▸ Directive 1: In the withholding tax letter of findings, which tax year is covered?
▸ Directive 2: According to its notice, why is the withholding tax letter of findings published in the Indiana Register? Answer in one to three sentences.

▸ Selection:
⁂
-IR- Database Guide
-IR- Database: Indiana Register

DEPARTMENT OF STATE REVENUE
03-20070413P.LOF

Letter of Findings: 07-0413P
Withholding Tax
For the Tax Year Ending December 31, 2003


NOTICE: Under IC § 4-22-7-7, this document is required to be published in the Indiana Register and is effective on its date of publication. It shall remain in effect until the date it is superseded or deleted by the publication of a new document in the Indiana Register. The publication of the document will provide the general public with information about the Department's official position concerning a specific issue.
ISSUE
I. Withholding Tax – Imposition of Twenty-Percent Penalty.
Authority: IC § 6-3-4-13; IC § 6-8.1-5-1; IC § 6-8.1-10-2.1; 45 IAC 15-11-2; 45 IAC 15-3-2(e); Cablevision of Chicago v. Colby Cable Corp., 417 N.E.2d 348 (Ind. Ct. App. 1981).
⁂
▸ Supplied data:
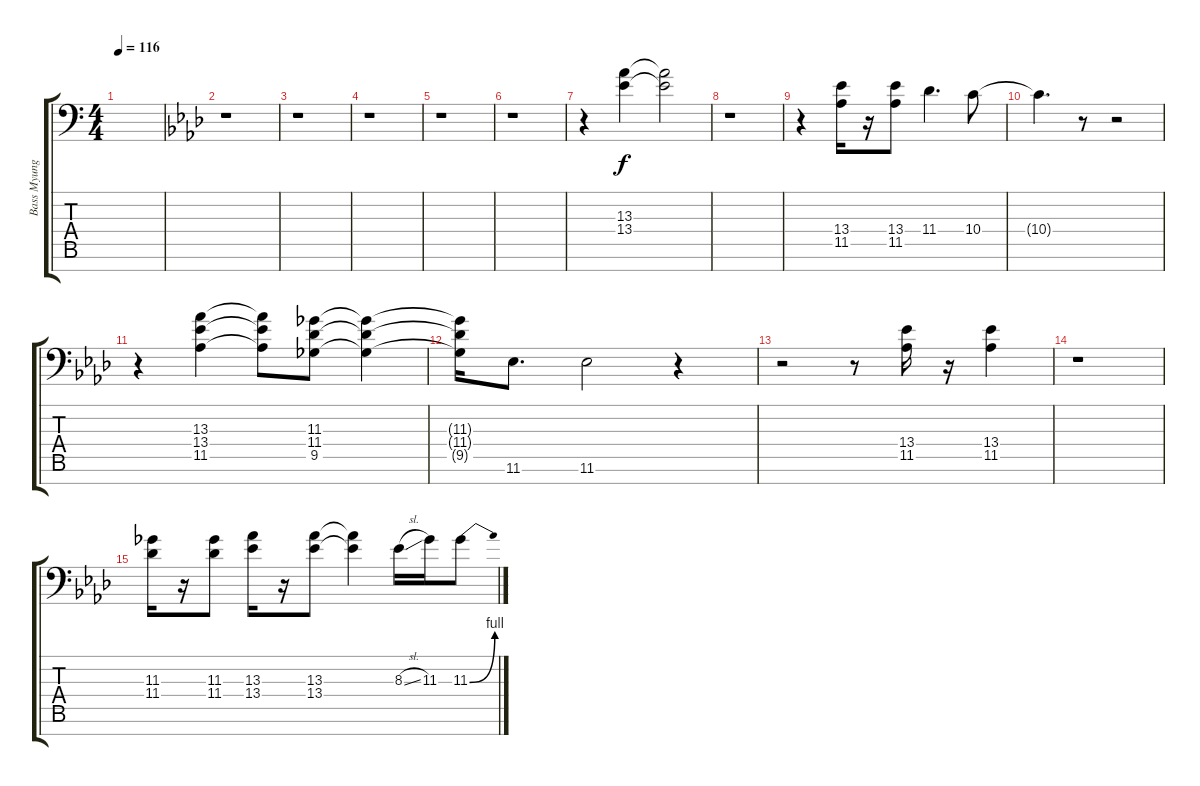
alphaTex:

\track ("Bass Myung" "Bass Myung") {instrument electricbassfinger}
\staff {score tabs}
\tuning (E3 B2 G2 D2 A1 E1 B0) {hide}
\ts (4 4)
\tempo 116
\clef f4
\ks c
|
\ks ab
r.1 |
r.1 |
r.1 |
r.1 |
r.1 |
r.4 (13.3 13.4).4 (13.3{t} 13.4{t}).2 |
r.1 |
r.4 (13.4 11.5).16 r.16 (13.4 11.5).8 11.4.4{d} 10.4.8 |
10.4{t}.4{d} r.8 r.2 |
r.4 (13.3 13.4 11.5).4 (13.3{t} 13.4{t} 11.5{t}).8 (11.3 11.4 9.5).8 (11.3{t} 11.4{t} 9.5{t}).4 |
(11.3{t} 11.4{t} 9.5{t}).16 11.6.8{d} 11.6.2 r.4 |
r.2 r.8 (13.4 11.5).16 r.16 (13.4 11.5).4 |
r.1 |
(11.3 11.4).16 r.16 (11.3 11.4).8 (13.3 13.4).16 r.16 (13.3 13.4).8 (13.3{t} 13.4{t}).4 8.3{sl}.16 11.3.16 11.3{be (bend 0 0 60 4)}.8
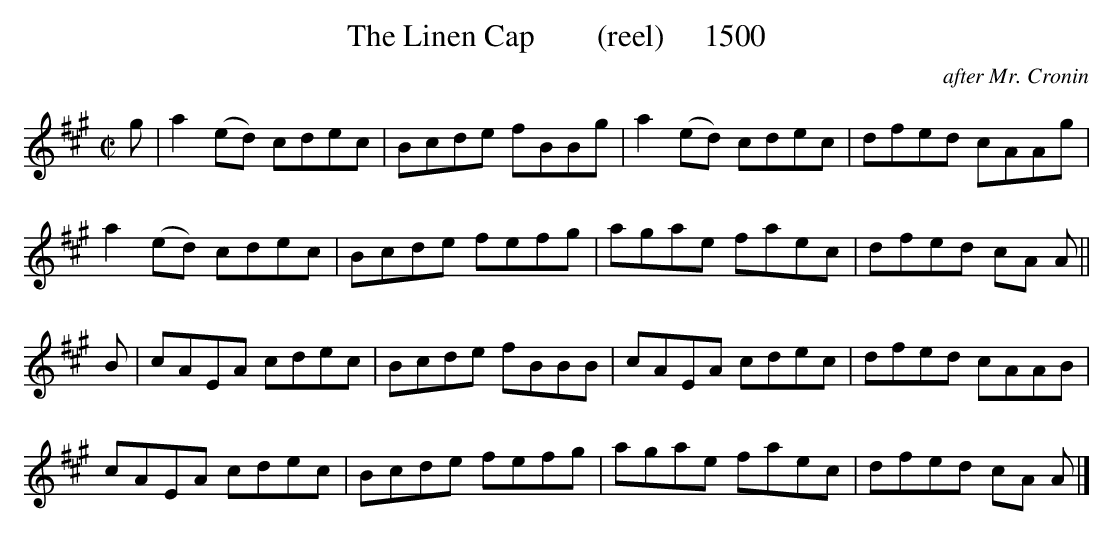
X:1
T:The Linen Cap        (reel)     1500
C:after Mr. Cronin
BRENNAN July 2003 (HTTP://WWW.SOSYOURMOM.COM)
M:C|
L:1/8
K:A
g|a2(ed) cdec|Bcde fBBg|a2(ed) cdec|dfed cAAg|
a2(ed) cdec|Bcde fefg|agae faec|dfed cA A||
B|cAEA cdec|Bcde fBBB|cAEA cdec|dfed cAAB|
cAEA cdec|Bcde fefg|agae faec|dfed cA A |]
⁂
▸ Written response 1: The tax year ending December 31, 2003.

▸ Written response 2: IC § 4-22-7-7 requires it to be published there. Publication gives the general public information about the Department's official position on a specific issue.